The Terier-CIFF package provides a tool for ingesting files written in the Common Index File Format. It can be used directly from the Terrier commandline (version 5.3 minimum).

    cd /path/to/terrier
    bin/terrier  -P com.github.terrierteam:terrier-ciff:0.2 ciff-ingest /path/to/ciff.gz

This creates a new index at the default location. The standard -I option can be used to change the location of the generated index.

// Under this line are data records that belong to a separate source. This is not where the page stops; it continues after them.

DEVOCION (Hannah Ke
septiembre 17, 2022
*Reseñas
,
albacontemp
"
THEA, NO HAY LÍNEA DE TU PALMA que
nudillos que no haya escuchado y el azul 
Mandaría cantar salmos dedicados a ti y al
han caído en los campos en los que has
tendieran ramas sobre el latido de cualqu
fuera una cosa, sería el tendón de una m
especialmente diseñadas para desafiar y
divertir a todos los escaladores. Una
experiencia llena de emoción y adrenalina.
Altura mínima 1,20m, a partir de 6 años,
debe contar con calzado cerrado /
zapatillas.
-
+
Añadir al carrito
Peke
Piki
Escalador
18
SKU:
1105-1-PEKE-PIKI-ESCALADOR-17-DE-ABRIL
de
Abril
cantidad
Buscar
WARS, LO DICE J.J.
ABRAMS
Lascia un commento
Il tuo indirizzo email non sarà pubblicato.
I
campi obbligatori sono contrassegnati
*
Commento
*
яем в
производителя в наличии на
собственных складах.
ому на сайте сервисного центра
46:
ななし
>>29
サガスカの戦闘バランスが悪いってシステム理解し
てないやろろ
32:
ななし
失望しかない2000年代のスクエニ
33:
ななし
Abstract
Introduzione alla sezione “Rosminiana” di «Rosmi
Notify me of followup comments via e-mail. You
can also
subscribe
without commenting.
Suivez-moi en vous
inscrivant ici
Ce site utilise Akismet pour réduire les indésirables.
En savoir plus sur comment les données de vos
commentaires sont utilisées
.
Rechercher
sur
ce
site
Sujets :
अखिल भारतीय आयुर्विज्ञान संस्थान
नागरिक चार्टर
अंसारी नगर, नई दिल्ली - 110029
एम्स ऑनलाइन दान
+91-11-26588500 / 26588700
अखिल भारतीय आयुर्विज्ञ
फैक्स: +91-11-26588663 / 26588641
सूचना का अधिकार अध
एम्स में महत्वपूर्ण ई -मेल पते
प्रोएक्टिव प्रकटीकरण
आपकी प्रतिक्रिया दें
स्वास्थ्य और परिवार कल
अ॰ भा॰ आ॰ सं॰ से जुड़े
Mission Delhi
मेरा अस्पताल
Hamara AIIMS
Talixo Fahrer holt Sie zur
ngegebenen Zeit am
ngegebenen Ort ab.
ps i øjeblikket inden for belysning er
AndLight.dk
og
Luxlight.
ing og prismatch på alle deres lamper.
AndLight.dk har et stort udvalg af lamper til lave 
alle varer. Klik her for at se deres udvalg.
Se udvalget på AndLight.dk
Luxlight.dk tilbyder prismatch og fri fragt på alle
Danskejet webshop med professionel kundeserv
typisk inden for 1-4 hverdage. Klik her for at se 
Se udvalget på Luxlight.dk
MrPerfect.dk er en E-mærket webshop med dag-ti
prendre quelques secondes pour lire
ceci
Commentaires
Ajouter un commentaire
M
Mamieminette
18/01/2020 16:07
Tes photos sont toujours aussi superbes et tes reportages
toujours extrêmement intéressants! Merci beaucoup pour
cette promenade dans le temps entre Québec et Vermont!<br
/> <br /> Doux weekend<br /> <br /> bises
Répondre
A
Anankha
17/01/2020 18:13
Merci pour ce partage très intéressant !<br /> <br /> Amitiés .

Additional Weighting Models

We provide variants of BM25 that are aligned with those in the Anserini platform. These are as follows:

  • BM25_log10 - This follows Terrier's standard implementation, but uses log base 10 instead of log base 2.
  • BM25_log10_nonum - This removes the unnecessary (k+1) from the BM25 numerator. It alsos uses log base 10.

For more discussion, see [1] and [2].

Implementation Notes

  • collection statistics (number of tokens/average document length) are calculated using the document lengths file; we do not consider the collection statistics in the header.
  • we use a shaded version of protobuf 3, as Terrier depends on Hadoop, which includes protobuf 2.5

Demonstration

We have a notebook demonstrating using terrier-ciff for ingesting a CIFF index into Terrier. It also creates a CIFF file from a Terrier index. This is a [PyTerrier] notebook. It can be run directly using Colab:

Credits

Craig Macdonald, University of Glasgow

References

[1] Jimmy Lin, Joel Mackenzie, Chris Kamphuis, Craig Macdonald, Antonio Mallia, Michał Siedlaczek, Andrew Trotman, Arjen de Vries. Supporting Interoperability Between Open-Source Search Engines with the Common Index File Format. In Proceedings of SIGIR 2020. arXiv:2003.08276.

[2] Which BM25 Do You Mean? A Large-Scale Reproducibility Study of Scoring Variants. Chris Kamphuis, Arjen de Vries, Leonid Boytsov and Jimmy Lin. In Proceedings of ECIR 2020.